The exact number of victims may never be fully ascertained. At the time the international Red Cross counted 1,500 bodies, but by 22 September, this number had risen to 2,400. The following day a further 350 bodies were uncovered, but because the Lebanese authorities forbade the opening of mass graves, the true number will probably never be known. Realistically, the number of victims is somewhere around 3,000 to 3,500, one quarter of whom were Lebanese, while the remainder were Palestinians.
The Israeli public were sickened when they discovered what had taken place, and on 25 September a huge demonstration of 300,000 Israelis was held in Tel Aviv, demanding the resignation of Prime Minister Menahem Begin and Ariel Sharon. They also demanded the establishment of a judicial commission of inquiry to investigate the circumstances of the massacre.
Even though Sharon insisted that he could not have known that the Phalangists were going to commit the atrocities in the Sabra and Shatila camps, he was still forced to resign his post as Defence Minister. Sharon’s reputation worldwide deteriorated to such a degree that it nearly ended his political career.
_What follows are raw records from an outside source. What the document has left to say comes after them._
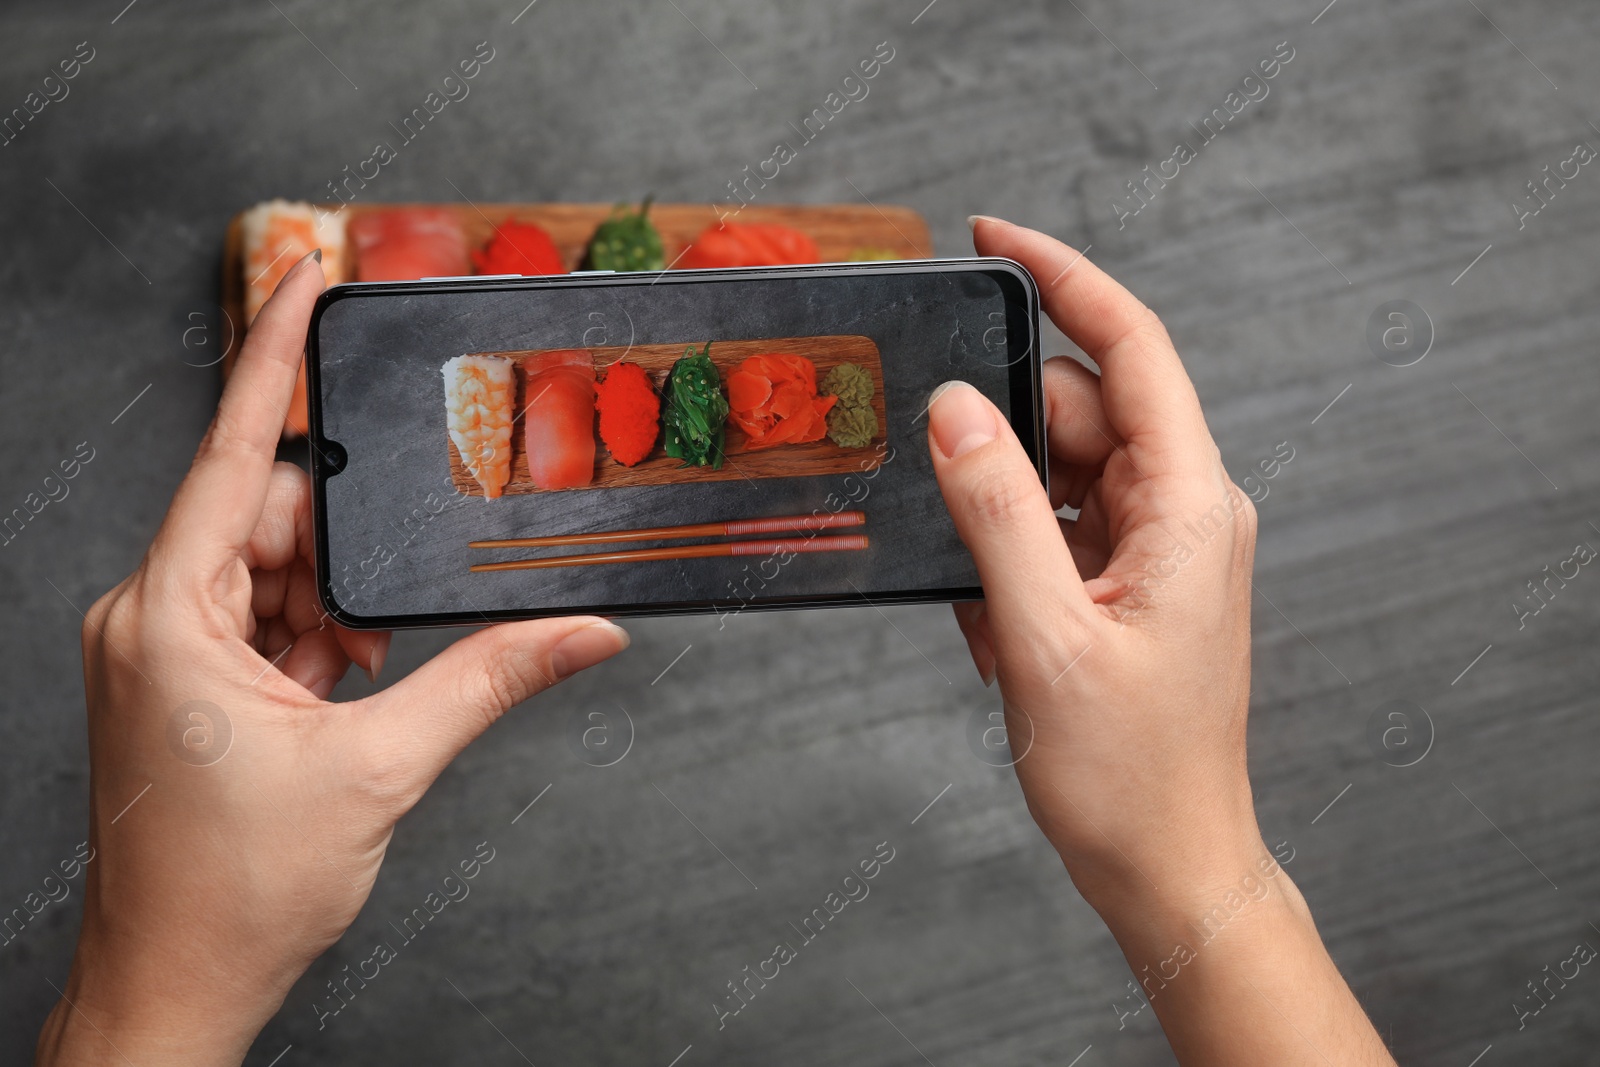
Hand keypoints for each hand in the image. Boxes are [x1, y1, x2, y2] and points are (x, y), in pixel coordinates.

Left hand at [36, 252, 629, 1065]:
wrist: (176, 984)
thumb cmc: (233, 890)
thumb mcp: (379, 767)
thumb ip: (488, 680)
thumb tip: (584, 635)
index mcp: (168, 616)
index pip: (231, 451)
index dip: (276, 357)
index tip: (302, 279)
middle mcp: (152, 617)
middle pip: (269, 519)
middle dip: (342, 551)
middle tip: (383, 619)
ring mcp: (165, 648)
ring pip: (272, 570)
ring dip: (335, 605)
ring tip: (358, 679)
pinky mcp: (186, 679)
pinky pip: (264, 616)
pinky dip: (318, 636)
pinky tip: (345, 684)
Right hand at [933, 217, 1259, 905]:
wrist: (1167, 863)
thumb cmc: (1128, 772)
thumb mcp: (1044, 636)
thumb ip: (996, 511)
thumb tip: (956, 409)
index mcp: (1190, 504)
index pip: (1132, 347)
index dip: (1064, 278)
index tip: (993, 235)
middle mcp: (1184, 509)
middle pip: (1080, 410)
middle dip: (1002, 441)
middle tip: (944, 493)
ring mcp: (1158, 545)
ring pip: (1059, 472)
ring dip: (1001, 521)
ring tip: (991, 611)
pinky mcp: (1130, 580)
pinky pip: (1055, 529)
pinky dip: (1012, 563)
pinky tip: (1003, 633)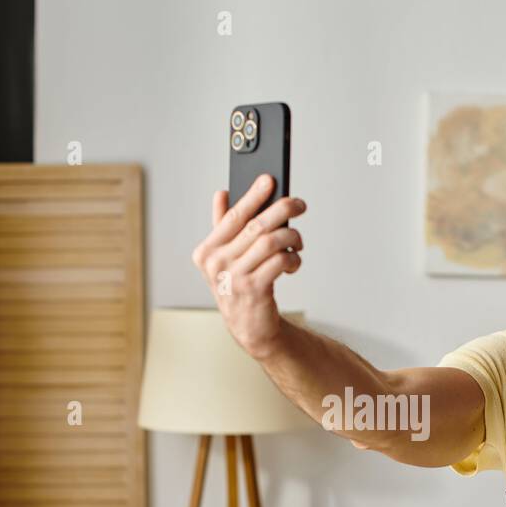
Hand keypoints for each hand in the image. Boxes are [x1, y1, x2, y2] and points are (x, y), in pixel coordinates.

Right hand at [191, 174, 307, 359]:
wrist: (249, 327)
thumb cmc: (238, 286)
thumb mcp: (224, 258)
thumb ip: (221, 227)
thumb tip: (220, 194)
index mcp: (206, 252)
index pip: (233, 216)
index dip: (252, 196)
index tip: (269, 179)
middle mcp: (216, 264)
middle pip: (255, 226)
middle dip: (282, 210)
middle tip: (299, 204)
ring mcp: (233, 278)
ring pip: (270, 242)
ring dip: (291, 237)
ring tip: (298, 240)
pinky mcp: (254, 290)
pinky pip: (279, 261)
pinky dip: (292, 258)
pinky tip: (294, 261)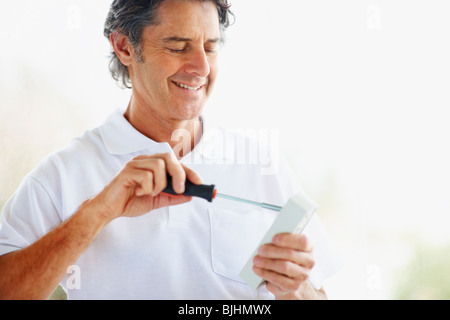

The Phalangist leader, Elie Hobeika, who was held directly responsible for carrying out the massacres, was under investigation for several years before his sudden death in 1985. Apart from his involvement in the massacres, Hobeika was also linked to several other crimes, including the 1978 assassination of Zghorta MP, Tony Franjieh, and a 1985 car bomb attack that severely injured Sidon MP, Mustafa Saad and killed his daughter, Natasha. It is believed that the Syrians discovered Hobeika’s involvement with the CIA and arranged for his death in a part of Beirut that was heavily patrolled by Lebanese security forces. He was killed in a bomb blast on 24 January, 2002, just one day after he said he was ready to testify in a case brought by Palestinians in Belgium accusing Ariel Sharon of sanctioning the Sabra and Shatila massacres.
The secrets of the Palestinian camp atrocities have probably gone to the grave with the death of Hobeika. A Belgian court has now postponed a decision over whether to indict Ariel Sharon for his role, while lawyers for the survivors try to gather more evidence. However, as two more Phalangist militia have been mysteriously murdered since the death of Hobeika, there is major concern that the true events may never be uncovered as the death list continues to grow.